DATA SUPPLIED
START
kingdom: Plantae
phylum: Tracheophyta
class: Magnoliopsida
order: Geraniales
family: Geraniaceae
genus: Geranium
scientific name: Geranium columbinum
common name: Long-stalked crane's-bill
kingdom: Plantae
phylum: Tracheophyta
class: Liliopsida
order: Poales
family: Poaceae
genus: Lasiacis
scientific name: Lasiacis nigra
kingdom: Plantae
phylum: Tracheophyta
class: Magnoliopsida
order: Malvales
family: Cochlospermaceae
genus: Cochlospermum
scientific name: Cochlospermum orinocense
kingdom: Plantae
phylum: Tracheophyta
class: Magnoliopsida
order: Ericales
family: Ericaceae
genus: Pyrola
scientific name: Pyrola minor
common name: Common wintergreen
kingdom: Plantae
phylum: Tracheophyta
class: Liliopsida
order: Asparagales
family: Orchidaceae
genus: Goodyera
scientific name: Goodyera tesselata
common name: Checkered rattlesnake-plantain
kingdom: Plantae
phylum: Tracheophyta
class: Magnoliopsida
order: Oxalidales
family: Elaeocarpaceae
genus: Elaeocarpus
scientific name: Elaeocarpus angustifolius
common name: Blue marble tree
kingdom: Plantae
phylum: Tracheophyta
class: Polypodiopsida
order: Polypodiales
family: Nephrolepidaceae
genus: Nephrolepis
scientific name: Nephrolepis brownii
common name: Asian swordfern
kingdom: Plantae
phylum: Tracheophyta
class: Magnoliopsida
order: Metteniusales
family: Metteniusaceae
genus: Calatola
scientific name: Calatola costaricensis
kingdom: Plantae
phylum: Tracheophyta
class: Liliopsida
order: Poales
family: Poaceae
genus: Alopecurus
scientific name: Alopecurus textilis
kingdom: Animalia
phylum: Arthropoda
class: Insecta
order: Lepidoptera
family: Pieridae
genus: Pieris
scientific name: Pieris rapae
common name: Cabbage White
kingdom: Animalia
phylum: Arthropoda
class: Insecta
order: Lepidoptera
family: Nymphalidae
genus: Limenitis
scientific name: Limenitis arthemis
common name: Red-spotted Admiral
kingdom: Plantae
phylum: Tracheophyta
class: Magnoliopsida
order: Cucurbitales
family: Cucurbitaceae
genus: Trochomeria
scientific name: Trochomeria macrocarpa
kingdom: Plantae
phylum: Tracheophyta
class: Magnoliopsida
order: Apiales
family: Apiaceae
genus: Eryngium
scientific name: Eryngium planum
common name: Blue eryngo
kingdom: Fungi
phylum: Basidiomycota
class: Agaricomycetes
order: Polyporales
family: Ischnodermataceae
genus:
END
GIVEN EXERCISE
Write out all of the data above line for line, without changing anything.

CORRECT RESPONSE
kingdom: Plantae
phylum: Tracheophyta
class: Magnoliopsida
order: Geraniales
family: Geraniaceae
genus: Geranium
scientific name: Geranium columbinum
common name: Long-stalked crane's-bill
kingdom: Plantae
phylum: Tracheophyta
class: Liliopsida
order: Poales
family: Poaceae
genus: Lasiacis
scientific name: Lasiacis nigra
kingdom: Plantae
phylum: Tracheophyta
class: Magnoliopsida
order: Malvales
family: Cochlospermaceae
genus: Cochlospermum
scientific name: Cochlospermum orinocense
kingdom: Plantae
phylum: Tracheophyta
class: Magnoliopsida
order: Ericales
family: Ericaceae
genus: Pyrola
scientific name: Pyrola minor
common name: Common wintergreen
kingdom: Plantae
phylum: Tracheophyta
class: Liliopsida
order: Asparagales
family: Orchidaceae
genus: Goodyera
scientific name: Goodyera tesselata
common name: Checkered rattlesnake-plantain
kingdom: Plantae
phylum: Tracheophyta
class: Magnoliopsida
order: Oxalidales
family: Elaeocarpaceae
genus: Elaeocarpus
scientific name: Elaeocarpus angustifolius
common name: Blue marble tree
kingdom: Plantae
phylum: Tracheophyta
class: Polypodiopsida
order: Polypodiales
family: Nephrolepidaceae
genus: Nephrolepis
scientific name: Nephrolepis brownii
common name: Asian swordfern
kingdom: Plantae
phylum: Tracheophyta
class: Magnoliopsida
order: Metteniusales
family: Metteniusaceae
genus: Calatola
scientific name: Calatola costaricensis
kingdom: Plantae
phylum: Tracheophyta
class: Liliopsida
order: Poales
family: Poaceae
genus: Alopecurus
scientific name: Alopecurus textilis
kingdom: Animalia
phylum: Arthropoda
class: Insecta
order: Lepidoptera
family: Pieridae
genus: Pieris
scientific name: Pieris rapae
common name: Cabbage White
kingdom: Animalia
phylum: Arthropoda
class: Insecta
order: Lepidoptera
family: Nymphalidae
genus: Limenitis
scientific name: Limenitis arthemis
common name: Red-spotted Admiral
kingdom: Plantae
phylum: Tracheophyta
class: Magnoliopsida
order: Cucurbitales
family: Cucurbitaceae
genus: Trochomeria
scientific name: Trochomeria macrocarpa
kingdom: Plantae
phylum: Tracheophyta
class: Magnoliopsida
order: Apiales
family: Apiaceae
genus: Eryngium
scientific name: Eryngium planum
common name: Blue eryngo
kingdom: Fungi
phylum: Basidiomycota
class: Agaricomycetes
order: Polyporales
family: Ischnodermataceae
genus:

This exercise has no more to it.